Doris Knecht bloggt: Über das Schreiben und Sprechen darüber
Die meisten Menschen haben vom Schriftstellerinnen-Dasein eine recht klare Vorstellung: Die Schriftstellerin sitzt allein mit dem Werkzeug ihrer Wahl in einer stillen Kammer mit einer inspirierenden Aussicht davor und ein paar handschriftlichen Notizen daneben, sie trägt einen schwarzen Rollkragenpulli und eine Brille und schreibt unter Absolvierung einiger dramatischer, mit Selbstzerfleischung aufgeladenen Schreib-Blockaden an einem Roman, bis der Roman fertig ist. Und genau so ist es dann auch, nur meistens ohne die Aussicht. Und bis auf so Kleinigkeiten, wie, dass der Rollkragenpulli mitunter ein fleckiger Pyjama ist und der Verlag am Ende der Meinung sein könnte, der Romans sei noch gar nicht fertig, oder es wäre anders fertig besser, derlei, egal. Ich habe einen angenehmen Verlag, wenn ich sage: fertig, finden sie das ebenfalls. Insofern also ist die Vorstellung der allein vor sich hin arbeitenden Schriftstellerin und ihrer Brille schon richtig. Also, bis das Buch fertig ist.
Aber dann naht der Erscheinungstermin, und mit ihm lauter Anforderungen, die für Leute schwierig sind, die unter anderem deswegen schreiben, weil ihnen alles andere, als allein in einem stillen Zimmer vor einem Computer zu sitzen, nicht so liegt: Vor Leuten auftrteten, vor Kameras sprechen und posen, vorne sein, sich zeigen, sich produzieren.
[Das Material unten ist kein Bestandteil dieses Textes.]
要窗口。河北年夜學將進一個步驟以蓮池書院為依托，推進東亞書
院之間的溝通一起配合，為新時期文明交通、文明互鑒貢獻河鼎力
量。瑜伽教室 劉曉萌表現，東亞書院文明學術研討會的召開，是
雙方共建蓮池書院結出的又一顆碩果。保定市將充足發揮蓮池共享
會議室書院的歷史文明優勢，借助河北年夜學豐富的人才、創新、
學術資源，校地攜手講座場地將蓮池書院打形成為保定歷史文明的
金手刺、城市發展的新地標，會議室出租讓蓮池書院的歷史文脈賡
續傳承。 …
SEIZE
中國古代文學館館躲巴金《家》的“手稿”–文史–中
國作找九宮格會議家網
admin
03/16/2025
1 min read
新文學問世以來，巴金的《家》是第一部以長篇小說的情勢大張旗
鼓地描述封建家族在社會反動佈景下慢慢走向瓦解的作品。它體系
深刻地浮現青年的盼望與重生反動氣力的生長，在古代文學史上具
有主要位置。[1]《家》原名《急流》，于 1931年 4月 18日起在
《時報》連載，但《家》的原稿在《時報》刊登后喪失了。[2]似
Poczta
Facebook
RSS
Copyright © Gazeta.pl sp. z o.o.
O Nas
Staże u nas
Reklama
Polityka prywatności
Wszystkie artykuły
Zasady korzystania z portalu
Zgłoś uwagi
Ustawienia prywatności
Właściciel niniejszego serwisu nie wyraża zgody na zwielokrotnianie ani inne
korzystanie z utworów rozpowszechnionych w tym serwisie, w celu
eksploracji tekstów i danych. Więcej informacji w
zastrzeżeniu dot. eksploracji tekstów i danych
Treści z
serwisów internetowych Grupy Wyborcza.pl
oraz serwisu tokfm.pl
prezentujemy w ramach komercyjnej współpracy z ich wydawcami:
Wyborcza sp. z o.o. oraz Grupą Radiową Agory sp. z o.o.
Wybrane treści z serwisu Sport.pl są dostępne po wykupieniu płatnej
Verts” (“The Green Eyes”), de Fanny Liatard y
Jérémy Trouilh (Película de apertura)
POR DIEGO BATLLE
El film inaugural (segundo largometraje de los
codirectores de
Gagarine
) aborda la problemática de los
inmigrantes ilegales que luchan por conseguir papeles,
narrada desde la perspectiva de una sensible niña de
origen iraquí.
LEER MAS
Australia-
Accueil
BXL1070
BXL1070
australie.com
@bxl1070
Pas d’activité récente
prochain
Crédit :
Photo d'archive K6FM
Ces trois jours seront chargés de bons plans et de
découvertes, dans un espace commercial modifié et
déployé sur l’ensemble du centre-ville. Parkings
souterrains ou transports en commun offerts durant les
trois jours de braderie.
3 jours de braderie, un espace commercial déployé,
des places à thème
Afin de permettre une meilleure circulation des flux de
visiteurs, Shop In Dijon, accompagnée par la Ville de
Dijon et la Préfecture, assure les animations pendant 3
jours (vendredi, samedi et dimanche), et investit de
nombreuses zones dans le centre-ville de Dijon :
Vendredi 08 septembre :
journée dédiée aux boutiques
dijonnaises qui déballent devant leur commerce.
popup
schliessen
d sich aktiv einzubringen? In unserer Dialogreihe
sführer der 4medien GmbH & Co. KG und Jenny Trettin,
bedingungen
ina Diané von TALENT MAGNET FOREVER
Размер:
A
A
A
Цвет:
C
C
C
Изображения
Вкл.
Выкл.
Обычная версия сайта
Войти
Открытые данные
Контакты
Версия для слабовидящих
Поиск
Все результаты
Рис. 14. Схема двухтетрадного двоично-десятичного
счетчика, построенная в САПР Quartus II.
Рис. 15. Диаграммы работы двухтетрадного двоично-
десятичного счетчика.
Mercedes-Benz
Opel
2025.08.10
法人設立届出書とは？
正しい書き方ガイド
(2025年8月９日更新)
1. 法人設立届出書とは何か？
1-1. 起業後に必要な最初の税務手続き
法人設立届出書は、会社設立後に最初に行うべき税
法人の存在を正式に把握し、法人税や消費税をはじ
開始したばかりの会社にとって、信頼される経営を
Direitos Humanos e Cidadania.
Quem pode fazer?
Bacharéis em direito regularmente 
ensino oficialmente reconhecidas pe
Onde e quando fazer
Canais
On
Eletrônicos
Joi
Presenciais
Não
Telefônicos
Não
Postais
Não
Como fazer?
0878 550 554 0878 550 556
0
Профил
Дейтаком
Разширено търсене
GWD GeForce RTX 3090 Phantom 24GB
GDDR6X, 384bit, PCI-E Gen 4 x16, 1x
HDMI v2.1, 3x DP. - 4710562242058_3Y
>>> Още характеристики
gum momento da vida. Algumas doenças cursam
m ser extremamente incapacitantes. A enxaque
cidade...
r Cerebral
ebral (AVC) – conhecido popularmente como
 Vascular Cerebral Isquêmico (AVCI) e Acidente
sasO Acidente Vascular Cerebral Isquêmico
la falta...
Als mein erster Roman, „Gruber geht“, erschienen war, machte eine TV-Kultursendung einen Beitrag, in dem ich auch vorkam. Nicht so sehr wegen meines Romans, sondern weil Bob Dylan darin eine wichtige Rolle spielt, und Dylan wurde gerade 70; man suchte einen originellen Zugang zu seinem Geburtstag. Ich sagte zu, und ich traf mich mit einem Fernsehteam in der Kärntnerstraße. Sehr nette Menschen, freundlich und zuvorkommend. Sie sagten: Tja, sie brauchen Bilder. Ich sagte: Okay, klar. Wir wiederholten mehrmals einen Take, in dem ich die belebte Kärntnerstraße entlang ging und im Gehen mein eigenes Buch las, wie das Schriftsteller halt so machen. Danach las ich mitten am Graben laut aus meinem eigenen Buch die Stelle vor, in der Dylan vorkam. Schließlich gab ich ein Interview, in dem ich über mein Buch und Dylan interviewt wurde; welchen Dylan-Song ich während des Schreibens am öftesten gehört hatte oder welches mein liebster Dylan-Song sei, ich weiß es nicht mehr genau. Ich nannte „My Back Pages“ und„Girl from the Red River Shore“. Die Leute sagten, hmmmm, und baten mich, wenn es okay sei, einen anderen zu nennen, der als Soundtrack zu dem Beitrag besser passe, und als ich ein paar Tage später den Bericht im Fernsehen sah, hörte ich, dass dieser Song, „Things have changed“, mich zu dem Buch inspiriert habe, während ich zusah, wie ich die Kärtnerstraße entlang ging und mein eigenes Buch las.
Demnächst kommt ein neuer Roman von mir heraus. Ich habe mich schon mit zwei klugen, belesenen Fernseh-Redakteurinnen getroffen, denen klar ist, dass die Schriftstellerinnentätigkeit als solche eine eher unglamouröse und wenig herzeigbar ist. Sie gestalten zum Erscheinungstermin ein Porträt über mich. Das ist super. Jetzt bis auf dem Umstand, dass Fernsehen Bilder braucht, und Sprechen und Posen vor einer Kamera notwendig macht, aber; okay, wir kriegen das hin.